Yesterday the UN launched a global campaign to “curb death toll from non-communicable diseases”; to put this in context visit: http://www.un.org/apps/news/story.asp?NewsID=39600&Cr=non-communicable+diseases&Cr1.
With concern over the increasing prevalence of non-communicable diseases (NCDs) worldwide, the United Nations convened a high level meeting in New Yorkon September 19th to endorse a declaration on the prevention and control of NCDs. Canada, among many other countries, endorsed the United Nations declaration. NCDs – chiefly cardiovascular diseases, cancers, chronic respiratory diseases and diabetes – now represent nearly 2/3 of global deaths, with a disproportionate number of deaths occurring in developing countries. The declaration states that “prevention must be the cornerstone of the global response to NCDs”. The Healthy Active Living and Obesity Research Group (HALO) at the Children’s Hospital of Eastern Ontario (CHEO) Research Institute applauds Canada’s endorsement of the declaration that positions healthy active living as the recipe required to reverse the global NCD trends.
“Canadian children and youth are less active, less fit, more obese and more sedentary than ever before” says Mark Tremblay, Director of HALO. “Inattention to this crisis to date has resulted in the mortgaging of the health of the current generation of children and youth, and the true test of the importance of the UN Declaration will be the action and investments individual countries make to preserve and promote healthy active living.”

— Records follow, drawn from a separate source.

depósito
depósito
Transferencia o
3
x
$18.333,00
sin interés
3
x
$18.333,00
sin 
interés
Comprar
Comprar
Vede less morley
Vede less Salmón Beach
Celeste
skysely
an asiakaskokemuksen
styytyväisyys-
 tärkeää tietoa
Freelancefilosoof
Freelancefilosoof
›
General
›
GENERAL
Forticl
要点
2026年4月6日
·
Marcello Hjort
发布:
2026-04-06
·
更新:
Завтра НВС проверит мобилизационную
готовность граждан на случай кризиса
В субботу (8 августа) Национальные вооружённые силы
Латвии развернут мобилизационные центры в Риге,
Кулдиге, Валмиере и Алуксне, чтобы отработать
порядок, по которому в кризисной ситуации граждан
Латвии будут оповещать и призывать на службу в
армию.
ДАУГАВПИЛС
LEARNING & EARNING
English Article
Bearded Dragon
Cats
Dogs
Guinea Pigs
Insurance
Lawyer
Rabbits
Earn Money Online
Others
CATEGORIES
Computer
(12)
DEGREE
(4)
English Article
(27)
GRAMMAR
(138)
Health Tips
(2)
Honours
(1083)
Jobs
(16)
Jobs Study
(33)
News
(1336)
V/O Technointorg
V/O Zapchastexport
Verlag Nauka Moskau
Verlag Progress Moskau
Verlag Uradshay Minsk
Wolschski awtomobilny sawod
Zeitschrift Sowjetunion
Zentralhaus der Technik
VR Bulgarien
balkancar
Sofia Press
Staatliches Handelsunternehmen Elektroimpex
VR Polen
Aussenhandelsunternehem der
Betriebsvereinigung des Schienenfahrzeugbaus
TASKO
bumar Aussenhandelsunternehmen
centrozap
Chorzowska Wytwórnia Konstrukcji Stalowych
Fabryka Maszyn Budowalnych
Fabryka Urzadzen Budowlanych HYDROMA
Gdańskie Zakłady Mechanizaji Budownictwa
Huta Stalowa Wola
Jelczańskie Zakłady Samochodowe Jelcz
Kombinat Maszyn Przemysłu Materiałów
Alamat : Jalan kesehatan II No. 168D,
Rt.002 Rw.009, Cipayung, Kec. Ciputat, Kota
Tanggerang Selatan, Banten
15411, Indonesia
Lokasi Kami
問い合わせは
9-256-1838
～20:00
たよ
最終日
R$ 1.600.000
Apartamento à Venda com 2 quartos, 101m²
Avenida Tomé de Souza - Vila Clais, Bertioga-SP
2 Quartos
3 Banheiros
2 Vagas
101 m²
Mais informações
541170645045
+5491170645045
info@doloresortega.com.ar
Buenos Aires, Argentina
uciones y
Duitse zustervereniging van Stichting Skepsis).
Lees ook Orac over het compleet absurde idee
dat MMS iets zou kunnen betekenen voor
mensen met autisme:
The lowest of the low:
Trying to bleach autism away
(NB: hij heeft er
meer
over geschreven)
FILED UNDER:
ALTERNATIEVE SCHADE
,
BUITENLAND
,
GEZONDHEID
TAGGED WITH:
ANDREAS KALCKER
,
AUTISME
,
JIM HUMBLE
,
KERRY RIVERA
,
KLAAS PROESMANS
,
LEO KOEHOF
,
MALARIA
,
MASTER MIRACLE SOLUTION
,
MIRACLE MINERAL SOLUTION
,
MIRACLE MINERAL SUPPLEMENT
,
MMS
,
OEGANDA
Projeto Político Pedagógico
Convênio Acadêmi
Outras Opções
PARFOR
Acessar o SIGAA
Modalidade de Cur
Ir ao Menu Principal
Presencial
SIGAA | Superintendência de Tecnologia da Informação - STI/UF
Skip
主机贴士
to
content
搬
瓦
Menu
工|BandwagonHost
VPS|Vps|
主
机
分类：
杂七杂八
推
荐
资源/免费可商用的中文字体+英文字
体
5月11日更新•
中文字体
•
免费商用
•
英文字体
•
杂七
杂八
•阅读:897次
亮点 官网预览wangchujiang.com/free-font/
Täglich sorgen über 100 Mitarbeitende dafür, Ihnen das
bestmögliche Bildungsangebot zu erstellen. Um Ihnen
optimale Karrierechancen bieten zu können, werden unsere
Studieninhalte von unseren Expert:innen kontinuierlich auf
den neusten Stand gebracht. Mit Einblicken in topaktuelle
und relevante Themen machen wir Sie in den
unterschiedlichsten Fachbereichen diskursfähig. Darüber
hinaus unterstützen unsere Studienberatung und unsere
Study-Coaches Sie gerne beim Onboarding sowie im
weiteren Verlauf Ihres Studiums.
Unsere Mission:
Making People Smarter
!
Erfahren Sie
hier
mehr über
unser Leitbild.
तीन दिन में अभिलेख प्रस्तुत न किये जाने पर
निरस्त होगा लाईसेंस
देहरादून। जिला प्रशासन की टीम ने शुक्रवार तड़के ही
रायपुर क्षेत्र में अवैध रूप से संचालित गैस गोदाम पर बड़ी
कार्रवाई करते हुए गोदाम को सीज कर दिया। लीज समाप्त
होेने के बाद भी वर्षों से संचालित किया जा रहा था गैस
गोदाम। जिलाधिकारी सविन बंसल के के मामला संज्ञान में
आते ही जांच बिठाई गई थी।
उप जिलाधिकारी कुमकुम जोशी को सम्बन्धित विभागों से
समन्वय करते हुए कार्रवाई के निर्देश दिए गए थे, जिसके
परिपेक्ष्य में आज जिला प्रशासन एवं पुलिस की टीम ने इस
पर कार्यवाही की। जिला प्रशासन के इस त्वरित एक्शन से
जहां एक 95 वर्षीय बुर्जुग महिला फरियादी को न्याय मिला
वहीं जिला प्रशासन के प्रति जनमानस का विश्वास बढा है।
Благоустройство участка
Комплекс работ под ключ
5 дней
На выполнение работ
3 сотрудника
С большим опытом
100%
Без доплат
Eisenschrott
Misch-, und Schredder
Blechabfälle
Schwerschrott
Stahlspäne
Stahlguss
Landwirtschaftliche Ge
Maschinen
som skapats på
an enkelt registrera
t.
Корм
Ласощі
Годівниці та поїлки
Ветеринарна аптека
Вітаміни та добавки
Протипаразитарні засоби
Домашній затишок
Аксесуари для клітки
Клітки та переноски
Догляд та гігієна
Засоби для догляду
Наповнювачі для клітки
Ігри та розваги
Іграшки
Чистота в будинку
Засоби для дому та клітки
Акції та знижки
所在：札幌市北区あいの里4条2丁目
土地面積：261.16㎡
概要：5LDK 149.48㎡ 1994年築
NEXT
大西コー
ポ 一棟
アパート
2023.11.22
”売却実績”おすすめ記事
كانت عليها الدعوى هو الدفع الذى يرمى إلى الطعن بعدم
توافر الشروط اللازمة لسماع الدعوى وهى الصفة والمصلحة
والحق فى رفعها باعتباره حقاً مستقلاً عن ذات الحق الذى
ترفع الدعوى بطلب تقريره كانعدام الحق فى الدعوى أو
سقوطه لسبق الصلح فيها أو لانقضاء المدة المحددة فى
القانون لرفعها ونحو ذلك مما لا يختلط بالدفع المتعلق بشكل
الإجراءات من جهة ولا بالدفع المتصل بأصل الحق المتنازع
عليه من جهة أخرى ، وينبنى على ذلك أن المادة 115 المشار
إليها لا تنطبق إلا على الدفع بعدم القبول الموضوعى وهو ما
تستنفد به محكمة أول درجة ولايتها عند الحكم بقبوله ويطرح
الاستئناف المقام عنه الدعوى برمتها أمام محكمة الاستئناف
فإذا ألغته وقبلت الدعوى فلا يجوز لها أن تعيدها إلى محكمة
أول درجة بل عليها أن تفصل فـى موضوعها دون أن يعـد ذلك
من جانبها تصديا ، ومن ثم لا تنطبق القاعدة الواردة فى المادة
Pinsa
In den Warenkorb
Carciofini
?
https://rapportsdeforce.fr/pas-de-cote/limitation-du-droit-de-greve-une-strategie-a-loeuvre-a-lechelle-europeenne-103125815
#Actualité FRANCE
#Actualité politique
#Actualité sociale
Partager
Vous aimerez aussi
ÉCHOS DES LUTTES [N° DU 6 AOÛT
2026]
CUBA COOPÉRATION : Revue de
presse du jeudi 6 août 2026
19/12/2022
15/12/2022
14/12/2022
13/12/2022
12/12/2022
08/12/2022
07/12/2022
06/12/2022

Research shows that only seven per cent of Canadian children and youth meet the minimum physical activity requirement of sixty minutes per day of moderate- to vigorous-intensity physical activity – and they are spending on average 8.6 hours per day completely sedentary. This has resulted in an “F” grade on each of the past five Active Healthy Kids Canada Report Cards. Statistics Canada also reports that nearly a quarter of calories consumed by Canadian children and youth come from outside the recommended food groups, approximately 60% are not getting the recommended servings of fruits and vegetables, and over 80% have usual sodium intakes above the upper limits. Research by the HALO group in Kenya and Mexico is examining the impact of unhealthy lifestyle transitions on NCD development, and how the Canadian experience can be used to assist developing countries and preventing similar grades from emerging there.
The Healthy Active Living and Obesity Research Group (HALO) is located within the Children’s Hospital of Eastern Ontario Research Institute (Ottawa, Canada) where it provides national leadership and research excellence in healthy active living for the prevention, management and treatment of obesity in children and youth. Responding to the individual, familial, community and societal call for help, the CHEO-RI made a strategic decision to create this center of excellence in healthy living and childhood obesity research. The HALO team is comprised of a multidisciplinary group of research scientists, clinicians, research staff, administrative support, graduate and practicum students, post-doctoral fellows and medical interns and residents. Working with local, provincial and national partners and stakeholders HALO has accepted the challenge to overcome the clinical and public health challenges of childhood obesity and inactivity with a mission to preserve, enhance and restore the health and wellness of our most precious resource, our children.